**EXTRAIT DU DOCUMENT**
▽
Mon histoire (banale):

Un samedi matin, à Neuchâtel. Je reviens d'une virée à Bienne avec un ami amateur de montres. Sur place comme en voiture, on a discuté de beaucoup de choses... entre autres de montres Swatch et Omega (et Omega-Swatch 😉). Arrivé chez moi, à peine après avoir fermé la porte de mon appartement, j'ouvre mon application Facebook (parce que je suis accro). Et qu'est-ce que je vois? La pub d'une montre Swatch pour filles absolument ignoble qu'on a commentée une heure plus tôt devant une vitrine. Or, je me souviens avec certitude que mon téléphone était en veille dans ma poche quand on a parlé de cet objet. Depuis, la pub est revenue à de nombreuses reprises sur mon fil Facebook. Alors: une coïncidence?
△
**ÉNONCÉ A**
Reproduisez les lignes des enregistrements sous forme de liste JSON de chaînes, à raison d'une chaîne par ligne et en omettant les lignes vides. Commencez à la première ligne des enregistrements et arrêtez-vous après la ligne contenant « because the surrounding wood has started to ».

**DONNÉES DE L'EXERCICE**
▽
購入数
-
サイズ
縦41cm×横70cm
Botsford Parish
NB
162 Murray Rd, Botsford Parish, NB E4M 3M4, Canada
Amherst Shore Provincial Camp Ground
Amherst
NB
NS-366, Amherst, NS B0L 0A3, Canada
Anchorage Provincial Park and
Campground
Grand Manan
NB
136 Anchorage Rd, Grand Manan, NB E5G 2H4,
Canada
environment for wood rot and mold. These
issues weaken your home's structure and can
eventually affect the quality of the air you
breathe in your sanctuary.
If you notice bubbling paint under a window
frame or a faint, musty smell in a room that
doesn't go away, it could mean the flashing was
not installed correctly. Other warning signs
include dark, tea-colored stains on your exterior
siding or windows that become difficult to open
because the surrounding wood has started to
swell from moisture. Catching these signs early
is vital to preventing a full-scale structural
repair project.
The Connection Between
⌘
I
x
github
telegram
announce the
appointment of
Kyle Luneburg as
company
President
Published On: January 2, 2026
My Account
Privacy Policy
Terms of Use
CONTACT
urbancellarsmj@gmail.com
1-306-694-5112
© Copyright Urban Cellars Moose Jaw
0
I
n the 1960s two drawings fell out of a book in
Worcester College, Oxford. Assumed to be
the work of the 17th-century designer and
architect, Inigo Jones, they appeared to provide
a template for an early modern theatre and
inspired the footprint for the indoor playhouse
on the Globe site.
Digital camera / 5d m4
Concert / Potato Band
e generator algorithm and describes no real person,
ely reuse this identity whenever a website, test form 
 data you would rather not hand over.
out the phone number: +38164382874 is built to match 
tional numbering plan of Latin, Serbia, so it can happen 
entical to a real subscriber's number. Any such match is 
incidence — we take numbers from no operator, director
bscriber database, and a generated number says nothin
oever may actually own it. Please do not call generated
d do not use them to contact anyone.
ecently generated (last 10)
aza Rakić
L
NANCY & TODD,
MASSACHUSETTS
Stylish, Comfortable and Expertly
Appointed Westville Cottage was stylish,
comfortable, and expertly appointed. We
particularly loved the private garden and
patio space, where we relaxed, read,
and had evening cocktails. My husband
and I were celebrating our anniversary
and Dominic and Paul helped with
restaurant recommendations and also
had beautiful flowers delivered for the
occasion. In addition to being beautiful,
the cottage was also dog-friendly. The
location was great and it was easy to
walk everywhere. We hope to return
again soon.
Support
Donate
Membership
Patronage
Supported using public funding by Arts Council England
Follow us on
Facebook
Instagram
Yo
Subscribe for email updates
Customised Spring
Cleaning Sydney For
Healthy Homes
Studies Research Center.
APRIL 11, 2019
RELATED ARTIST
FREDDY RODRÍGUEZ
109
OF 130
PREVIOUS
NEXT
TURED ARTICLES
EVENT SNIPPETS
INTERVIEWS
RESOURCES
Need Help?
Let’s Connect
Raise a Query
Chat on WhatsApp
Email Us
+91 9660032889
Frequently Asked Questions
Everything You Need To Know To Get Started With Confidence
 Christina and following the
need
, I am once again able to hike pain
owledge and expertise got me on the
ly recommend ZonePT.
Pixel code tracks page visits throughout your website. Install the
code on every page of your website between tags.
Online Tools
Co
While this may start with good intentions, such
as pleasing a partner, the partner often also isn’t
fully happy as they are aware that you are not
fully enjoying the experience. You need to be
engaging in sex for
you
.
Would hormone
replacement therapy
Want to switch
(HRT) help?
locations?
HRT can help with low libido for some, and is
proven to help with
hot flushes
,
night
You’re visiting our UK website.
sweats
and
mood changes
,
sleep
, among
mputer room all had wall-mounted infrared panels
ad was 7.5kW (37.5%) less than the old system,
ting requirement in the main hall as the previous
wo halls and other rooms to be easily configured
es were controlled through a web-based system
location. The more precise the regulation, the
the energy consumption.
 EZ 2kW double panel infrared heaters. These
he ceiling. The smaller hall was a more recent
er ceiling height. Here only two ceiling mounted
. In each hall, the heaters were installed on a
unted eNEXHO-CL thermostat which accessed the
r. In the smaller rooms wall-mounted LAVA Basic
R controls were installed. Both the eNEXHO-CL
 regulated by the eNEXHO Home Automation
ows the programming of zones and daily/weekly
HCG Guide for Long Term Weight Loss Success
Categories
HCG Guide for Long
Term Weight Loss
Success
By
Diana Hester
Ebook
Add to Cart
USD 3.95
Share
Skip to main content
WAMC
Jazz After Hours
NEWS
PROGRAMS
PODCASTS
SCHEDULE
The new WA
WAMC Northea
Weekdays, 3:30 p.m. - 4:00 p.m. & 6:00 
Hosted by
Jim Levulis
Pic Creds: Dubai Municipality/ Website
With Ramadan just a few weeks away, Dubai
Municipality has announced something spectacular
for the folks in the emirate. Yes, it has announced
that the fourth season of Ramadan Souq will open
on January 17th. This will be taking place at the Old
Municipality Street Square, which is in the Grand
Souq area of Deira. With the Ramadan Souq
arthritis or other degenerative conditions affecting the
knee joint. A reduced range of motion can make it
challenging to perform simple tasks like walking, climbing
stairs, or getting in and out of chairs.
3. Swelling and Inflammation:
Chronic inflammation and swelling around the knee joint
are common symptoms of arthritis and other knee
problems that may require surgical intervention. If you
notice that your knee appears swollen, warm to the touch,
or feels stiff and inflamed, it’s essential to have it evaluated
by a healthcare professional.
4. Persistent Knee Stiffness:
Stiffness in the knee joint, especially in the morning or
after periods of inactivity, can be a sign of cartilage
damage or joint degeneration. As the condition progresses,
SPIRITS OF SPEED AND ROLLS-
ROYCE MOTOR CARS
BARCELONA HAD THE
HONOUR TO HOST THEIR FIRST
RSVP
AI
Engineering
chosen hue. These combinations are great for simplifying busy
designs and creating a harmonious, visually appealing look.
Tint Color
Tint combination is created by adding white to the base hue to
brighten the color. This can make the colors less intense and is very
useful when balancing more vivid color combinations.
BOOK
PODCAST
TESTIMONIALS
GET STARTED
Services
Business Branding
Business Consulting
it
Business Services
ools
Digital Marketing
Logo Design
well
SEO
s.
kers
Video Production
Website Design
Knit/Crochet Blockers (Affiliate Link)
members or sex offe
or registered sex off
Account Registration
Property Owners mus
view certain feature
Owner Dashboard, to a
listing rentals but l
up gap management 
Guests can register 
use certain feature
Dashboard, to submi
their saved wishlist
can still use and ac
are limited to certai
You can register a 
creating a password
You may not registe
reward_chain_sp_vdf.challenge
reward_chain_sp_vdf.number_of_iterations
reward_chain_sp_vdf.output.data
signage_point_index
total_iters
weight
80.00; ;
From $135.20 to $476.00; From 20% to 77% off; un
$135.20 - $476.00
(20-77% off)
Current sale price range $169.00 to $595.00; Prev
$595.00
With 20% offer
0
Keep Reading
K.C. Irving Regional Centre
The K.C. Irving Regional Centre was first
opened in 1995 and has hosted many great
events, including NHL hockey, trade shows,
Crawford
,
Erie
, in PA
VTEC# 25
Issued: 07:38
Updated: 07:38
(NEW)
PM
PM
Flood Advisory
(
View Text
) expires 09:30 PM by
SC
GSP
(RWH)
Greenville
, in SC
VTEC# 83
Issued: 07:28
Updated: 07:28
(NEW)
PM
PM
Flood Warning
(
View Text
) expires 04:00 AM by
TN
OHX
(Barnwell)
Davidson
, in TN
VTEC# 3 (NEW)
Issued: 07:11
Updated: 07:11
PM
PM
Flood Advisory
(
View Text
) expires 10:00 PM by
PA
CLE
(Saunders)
△
**ÉNONCÉ B**
Poursuivez le récit sur la publicité Swatch apparue dans Facebook, en commençant juste après sa dernière phrase.

**RÉPONSE A**
[
  "購入数",
  "-",
  "サイズ",
  "縦41cm×横70cm",
  "Botsford Parish",
  "NB",
  "162 Murray Rd, Botsford Parish, NB E4M 3M4, Canada",
  "Amherst Shore Provincial Camp Ground",
  "Amherst",
  "NB",
  "NS-366, Amherst, NS B0L 0A3, Canada",
  "Anchorage Provincial Park and",
  "Campground",
  "Grand Manan",
  "NB",
  "136 Anchorage Rd, Grand Manan, NB E5G 2H4,",
  "Canada",
  "environment for wood rot and mold. These",
  "issues weaken your home's structure and can",
  "eventually affect the quality of the air you",
  "breathe in your sanctuary.",
  "If you notice bubbling paint under a window",
  "frame or a faint, musty smell in a room that",
  "doesn't go away, it could mean the flashing was",
  "not installed correctly. Other warning signs",
  "include dark, tea-colored stains on your exterior",
  "siding or windows that become difficult to open",
  "because the surrounding wood has started to"
]

**RÉPONSE B**
J'ai d'abord été conforté dans ma suspicion en découvrant sur le NET l'expérience de Sam Nichols pour le média VICE:

«Il y a deux, trois ans, une chose étrange m’est arrivée. J’étais avec un ami dans un bar, nos téléphones dans nos poches, et on a parlé de nos voyages au Japon [...]. Dès le lendemain, on a tous les deux commencé à voir des publicités de billets d’avion pour Tokyo à bas prix sur Facebook. J'ai [alors] décidé de faire une petite expérience. Deux fois par jour pendant cinq jours, j’ai essayé de prononcer des phrases qui pouvaient théoriquement être des déclencheurs. Des phrases comme "Je pense à retourner à l’université" ou" J’ai besoin de chandails pas chers pour le travail". Ensuite, j’ai porté une attention particulière aux publications commanditées sur Facebook [...]. On m’annonçait des cours dans diverses universités, des marques m’offraient des vêtements abordables.»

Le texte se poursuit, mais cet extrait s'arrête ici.